Homeschooling: German Family Gets Political Asylum in U.S.
The Romeikes are not your typical asylum seekers. They did not come to the U.S. to flee war or despotism in their native land. No, these music teachers left Germany because they didn't like what their children were learning in public school - and because homeschooling is illegal there.
"It's our fundamental right to decide how we want to teach our children," says Uwe Romeike, an Evangelical Christian and a concert pianist who sold his treasured Steinway to help pay for the move.
Romeike decided to uproot his family in 2008 after he and his wife had accrued about $10,000 in fines for homeschooling their three oldest children and police had turned up at their doorstep and escorted them to school. "My kids were crying, but nobody seemed to care," Romeike says of the incident.
So why did he seek asylum in the U.S. rather than relocate to nearby Austria or another European country that allows homeschooling?
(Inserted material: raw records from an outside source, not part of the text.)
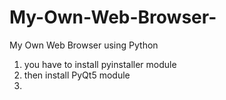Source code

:# My-Own-Web-Browser-
My Own Web Browser using Python<br>
1. you have to install pyinstaller module <br>
2. then install PyQt5 module
3.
Romeike's wife Hannelore tells TIME the family was contacted by the Virginia-based Home School Legal Defense Association (HSLDA), which suggested they go to the U.S. and settle in Morristown, Tenn. The nonprofit organization, which defends the rights of the U.S. homeschooling community - with its estimated 2 million children, or about 4% of the total school-age population - is expanding its overseas outreach. And on Jan. 26, the HSLDA helped the Romeikes become the first people granted asylum in the U.S. because they were persecuted for homeschooling.
There have been other instances of this Hitler-era law being enforced, such as the Busekros family's ordeal.
- Stephen M. Smith
They really like holding on to the Prussian school system over there. I'm really loving listening to the School Sucks Podcast especially the episodes where Gard gave it to Lincoln and Roosevelt. Unfortunately I share my hometown with what some could consider FDR's version of Goebbels, Jim Farley and I had to attend the Junior HS named after him. It's so sad that they had to uproot but the minds of their children is harder to get back than a grand piano.
There is a lot to be learned from the homeschooling movement. Many people that want to teach there children at home have fought the leviathan and won. I am glad that the U.S. granted asylum to this family. Maybe citizen X can make it over to Morristown, TN and get an interview/concert out of them.